Bryan expressed being literally AFRAID of pizza. For the past 7 weeks, our warriors have been living and breathing clean eating and exercise, but with the added pressure/incentive of Jackie and Craig lurking around the next corner and the structure of group therapy. What happens when they are like the rest of us, and no one is watching? When you try to lose weight and finally do lose weight, food can become scary and distortion can kick in. 

Our clients face two sets of risks right now, and these risks sit on a continuum with success, moderation and permanent weight loss in the middle.

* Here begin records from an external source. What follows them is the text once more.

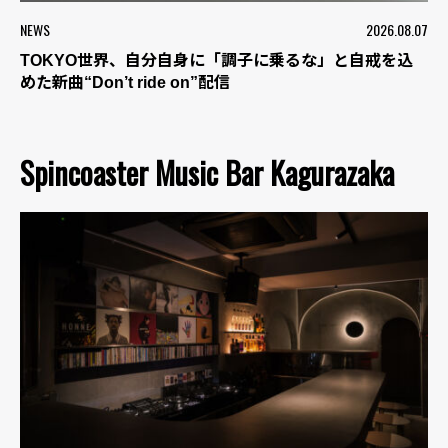
NEWS
2026.08.07
TOKYO世界、自分自身に「調子に乗るな」と自戒を込
めた新曲“Don’t ride on”配信
Spincoaster Music Bar Kagurazaka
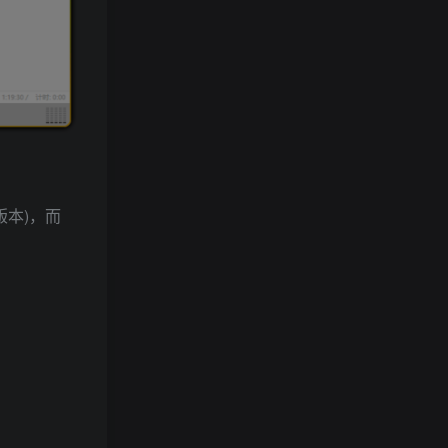
版本)，而
。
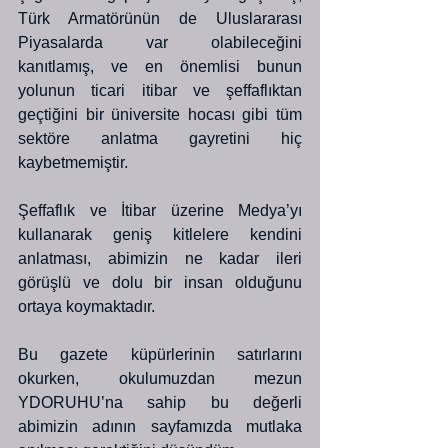
Türk Armatörünün de Uluslararası 
Piyasalarda var olabileceğini 
kanıtlamış, ve en önemlisi bunun 
yolunun ticari itibar ve şeffaflıktan 
geçtiğini bir üniversite hocası gibi tüm 
sektöre anlatma gayretini hiç 
kaybetmemiştir.
Şeffaflık ve İtibar üzerine Medya’yı 
kullanarak geniş kitlelere kendini 
anlatması, abimizin ne kadar ileri 
görüşlü ve dolu bir insan olduğunu 
ortaya koymaktadır. 
Bu gazete küpürlerinin satırlarını 
okurken, okulumuzdan mezun 
YDORUHU’na sahip bu değerli 
abimizin adının sayfamızda mutlaka 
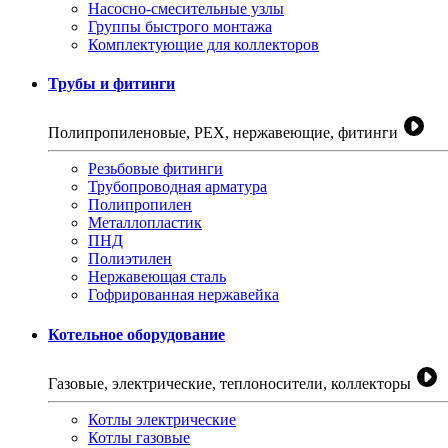
Насосно-смесительные узлы
Группы быстрого монтажа
Комплектующие для коллекторов
Трубы и фитинги
Полипропиленовые, PEX, нержавеющие, фитинги
Резьбовые фитинги
Трубопроводная арматура
Полипропилен
Металлопластик
ПНД
Полиэтилен
Нержавеющая сталь
Гофрированная нержавейка
Котельное оборудование
Газовые, электрические, теплоносители, коллекторы
Котлы электрические
Котлы газовые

Relapse -- Moderation and ongoing weight loss and maintenance -- Disordered eating

Disordered Eating: Fear of food, restriction of food, dyscontrolled eating and compensatory behaviors (excessive exercise, or even more dangerous methods such as purging) are observed in people who develop dysfunctional relationships with food.  And this is not uncommon in dieters. 

Relapse: Falling off the clean eating wagon and going back to old habits. This is also not uncommon in dieters (these are the yo-yo dieters). 

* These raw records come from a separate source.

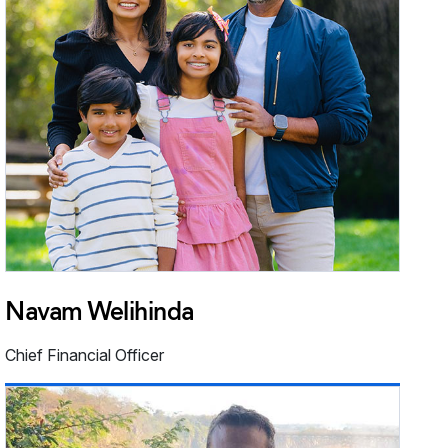
Navam Welihinda
Chief Financial Officer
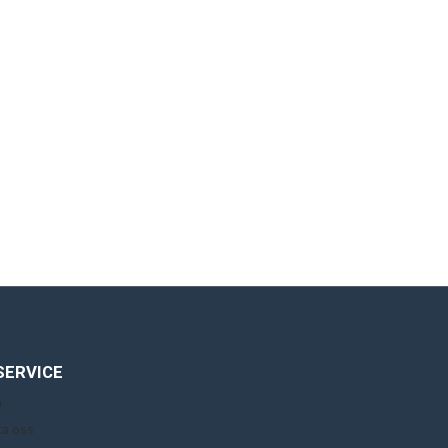
SERVICE
n
a oss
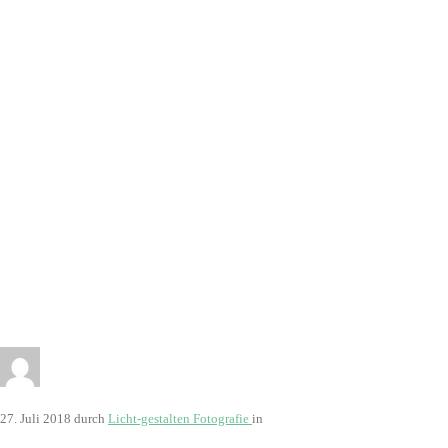
27. Juli 2018
durch
Licht-gestalten Fotografie
in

Moderation: Maintaining the clean eating, exercise, sustainable weight losses of a few pounds per week and then long term maintenance. And obviously this is what we want. 

The psychologist and alcoholism researcher Dr. Alan Marlatt wrote about something called the "Abstinence Violation Effect." I call it "The Hell with it Hypothesis." Basically, when we give up something that is as addictive as food and put new habits in place, sometimes we slip and eat a "forbidden" food. The right thing to do is to walk away, treat it as a lapse, and start anew. However, it is common for people to eat that forbidden food and then say, "the hell with it." I already ate half of the slice of cheesecake, I might as well go for it and the bad feeling that accompanies "violating" their dietary abstinence can lead to giving up on clean eating and healthy living entirely. For our gang forbidden "dirty" foods may be a signal to overeat (Shay and her ice cream, Joe and his cheeseburgers). The real trick if Shay slips with a dish of ice cream is to not throw the baby out with the bathwater, and really focus on the clean eating the next day. 

IT WON'T BE EASY. Will they be able to order "clean" when their friends are overindulging? Go to the gym, when they aren't in the mood? Make wise choices at a buffet? Not become frightened by food and start distorting their experience of food? Have they internalized the Jackie/Craig/Dr. Ramani triad – and will they hear our voices when they face these choices and learn to say no themselves.


What do you think looms as the finale nears? Who will be the big loser? Will anyone relapse all the way back? It's a hell of a horse race –- and you will be surprised at how it ends.